Once you file a lawsuit, you will gain access to the pretrial discovery process. Pretrial discovery is a powerful, court-supervised evidence-gathering process. The main drawback is that it could take months or more to complete. 

Step 13: Post-Discovery Negotiations

Keep negotiating during and after the discovery process. If you’re lucky, the discovery process will yield enough evidence to settle your claim in your favor.

Step 14: Mediation

Mediation services from a trained mediator might break a negotiating deadlock. Although involving a mediator is usually optional, if you file a lawsuit, the court might insist that you at least try mediation. 

You can engage in mediation at any stage of the negotiating process – you don’t have to file a lawsuit first. Remember, however, that a mediator cannot force any party to agree to anything.

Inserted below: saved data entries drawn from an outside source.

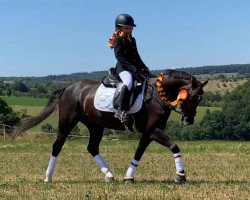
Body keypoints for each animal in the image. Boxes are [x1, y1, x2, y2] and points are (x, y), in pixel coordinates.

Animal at [12, 69, 209, 184]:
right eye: (193, 97)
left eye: (200, 99)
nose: (189, 120)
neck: (158, 96)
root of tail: (69, 88)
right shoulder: (151, 130)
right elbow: (173, 145)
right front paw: (180, 175)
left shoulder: (148, 132)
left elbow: (140, 152)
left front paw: (129, 176)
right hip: (67, 123)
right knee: (57, 146)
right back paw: (48, 177)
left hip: (95, 125)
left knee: (92, 147)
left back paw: (109, 175)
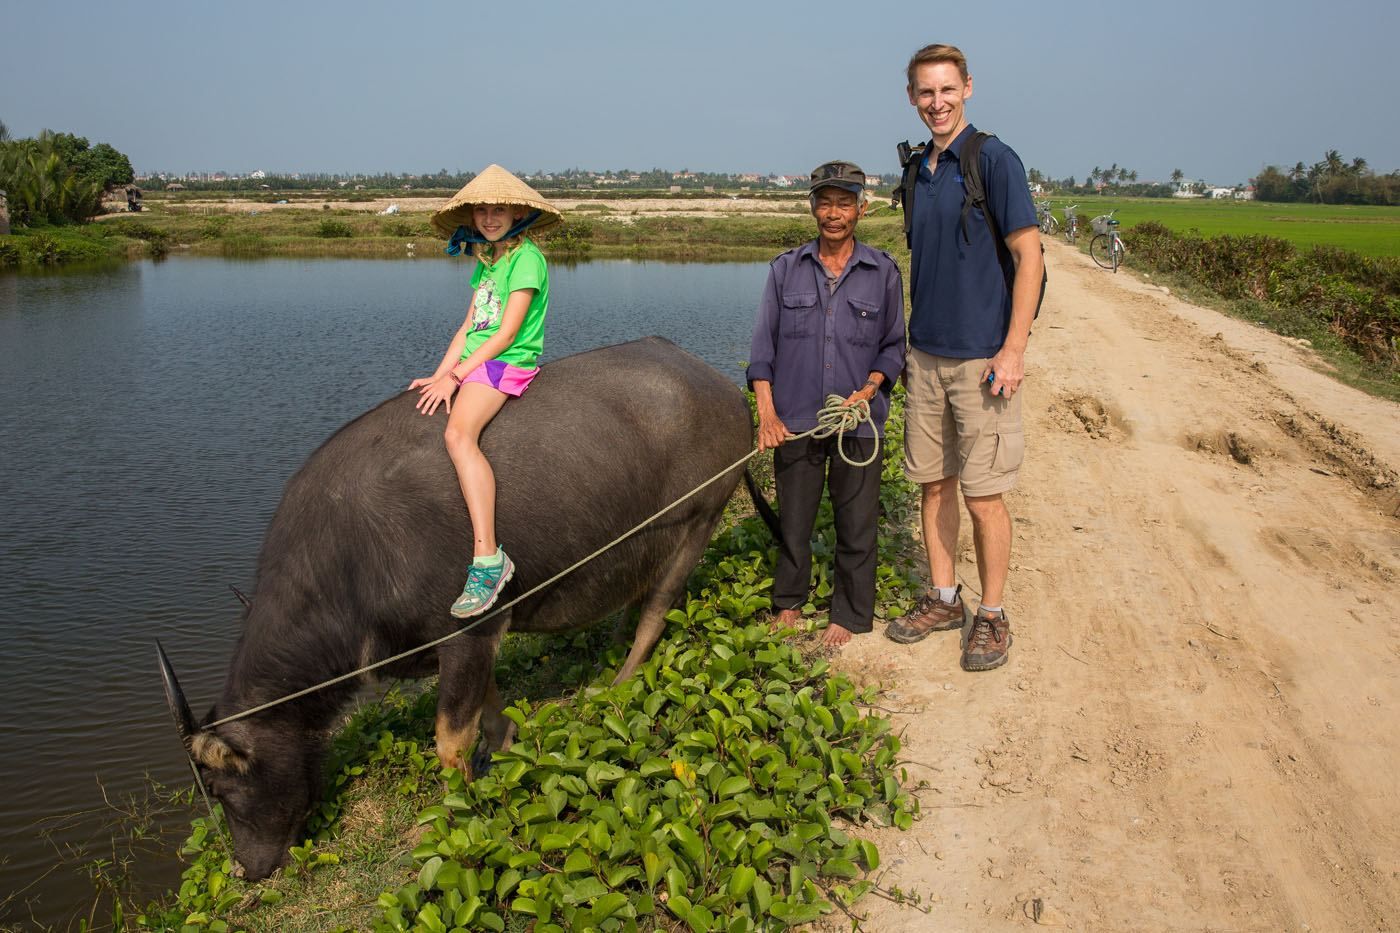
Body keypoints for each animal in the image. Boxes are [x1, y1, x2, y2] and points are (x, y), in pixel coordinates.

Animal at [158, 337, 761, 874]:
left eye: (221, 789)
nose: (248, 869)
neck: (349, 562)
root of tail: (725, 389)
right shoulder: (475, 639)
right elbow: (488, 705)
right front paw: (506, 748)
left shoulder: (466, 634)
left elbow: (450, 742)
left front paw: (458, 811)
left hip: (700, 520)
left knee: (656, 613)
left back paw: (619, 682)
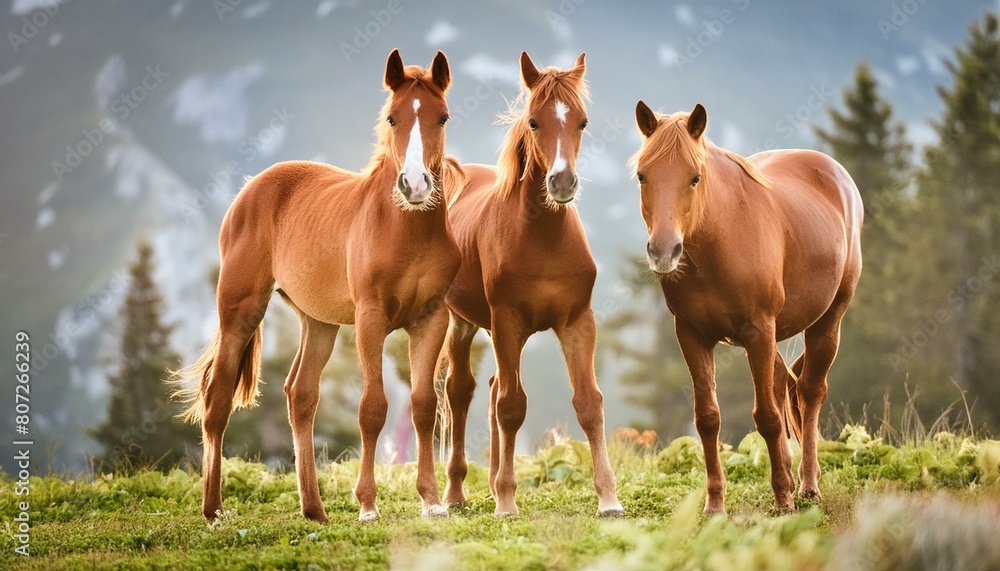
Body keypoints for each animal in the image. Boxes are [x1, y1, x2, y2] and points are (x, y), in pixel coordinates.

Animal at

Step 15: Draft and Sign the Settlement Agreement

After you reach an agreement, you need to negotiate, draft, and sign a settlement agreement. Do not download a template you found on the internet. Your lawyer should help draft the settlement agreement because every word matters.

Step 16: Disbursement of Funds/Release

After you sign the settlement agreement, you will have to sign a written release of your claim against the opposing party. This is your side of the bargain. The opposing party’s side of the bargain is to pay you the settlement money. The money will probably go to your lawyer’s escrow account first. They will deduct their legal fees and any other appropriate deductions and then send you whatever amount remains.

If the Opposing Party Refuses to Pay

A settlement agreement is a binding legal contract. If the opposing party fails to honor their contractual commitment to pay your settlement money, you can sue them. If the defendant loses and still refuses to pay, you can ask the court to take coercive measures, such as garnishing their bank account.

An insurance company will almost always pay you the amount you agreed upon unless it is in bankruptcy proceedings.

You Don’t Have to Pay Attorney’s Fees Unless You Win Your Maryland Car Accident Case

A Maryland personal injury lawyer will probably charge you based on the contingency fee system. That means you don’t pay any legal fees unless you win. Even then, the amount will be a pre-agreed percentage of the amount you recover.